- **Problem details**: Output every record exactly, and nothing more.

** Supplied material follows **

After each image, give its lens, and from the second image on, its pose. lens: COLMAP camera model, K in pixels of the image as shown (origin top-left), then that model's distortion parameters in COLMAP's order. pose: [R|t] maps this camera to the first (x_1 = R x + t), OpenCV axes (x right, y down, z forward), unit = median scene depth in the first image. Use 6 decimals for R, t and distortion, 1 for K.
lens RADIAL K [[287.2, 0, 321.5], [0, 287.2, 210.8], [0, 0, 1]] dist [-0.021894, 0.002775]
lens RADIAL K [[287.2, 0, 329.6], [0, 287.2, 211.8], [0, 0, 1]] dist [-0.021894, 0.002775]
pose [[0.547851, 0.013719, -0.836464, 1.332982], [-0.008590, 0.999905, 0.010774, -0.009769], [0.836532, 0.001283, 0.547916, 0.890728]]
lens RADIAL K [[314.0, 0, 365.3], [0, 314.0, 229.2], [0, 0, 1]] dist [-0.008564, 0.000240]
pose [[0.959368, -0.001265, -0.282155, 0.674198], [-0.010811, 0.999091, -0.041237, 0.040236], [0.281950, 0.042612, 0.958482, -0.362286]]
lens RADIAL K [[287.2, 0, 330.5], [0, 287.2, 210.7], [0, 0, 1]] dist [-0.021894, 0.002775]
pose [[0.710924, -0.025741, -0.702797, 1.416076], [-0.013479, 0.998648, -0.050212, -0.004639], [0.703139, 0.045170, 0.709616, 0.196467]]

** End of Supplied material **

- **Response for this exercise**:
After each image, give its lens, and from the second image on, its pose. lens: COLMAP camera model, K in pixels of the image as shown (origin top-left), then that model's distortion parameters in COLMAP's order. pose: [R|t] maps this camera to the first (x_1 = R x + t), OpenCV axes (x right, y down, z forward), unit = median scene depth in the first image. Use 6 decimals for R, t and distortion, 1 for K.
lens RADIAL K [[287.2, 0, 321.5], [0, 287.2, 210.8], [0, 0, 1]] dist [-0.021894, 0.002775]
lens RADIAL K [[287.2, 0, 329.6], [0, 287.2, 211.8], [0, 0, 1]] dist [-0.021894, 0.002775]
pose [[0.547851, 0.013719, -0.836464, 1.332982], [-0.008590, 0.999905, 0.010774, -0.009769], [0.836532, 0.001283, 0.547916, 0.890728]]
lens RADIAL K [[314.0, 0, 365.3], [0, 314.0, 229.2], [0, 0, 1]] dist [-0.008564, 0.000240]
pose [[0.959368, -0.001265, -0.282155, 0.674198], [-0.010811, 0.999091, -0.041237, 0.040236], [0.281950, 0.042612, 0.958482, -0.362286]]
lens RADIAL K [[287.2, 0, 330.5], [0, 287.2, 210.7], [0, 0, 1]] dist [-0.021894, 0.002775]
pose [[0.710924, -0.025741, -0.702797, 1.416076], [-0.013479, 0.998648, -0.050212, -0.004639], [0.703139, 0.045170, 0.709616, 0.196467]]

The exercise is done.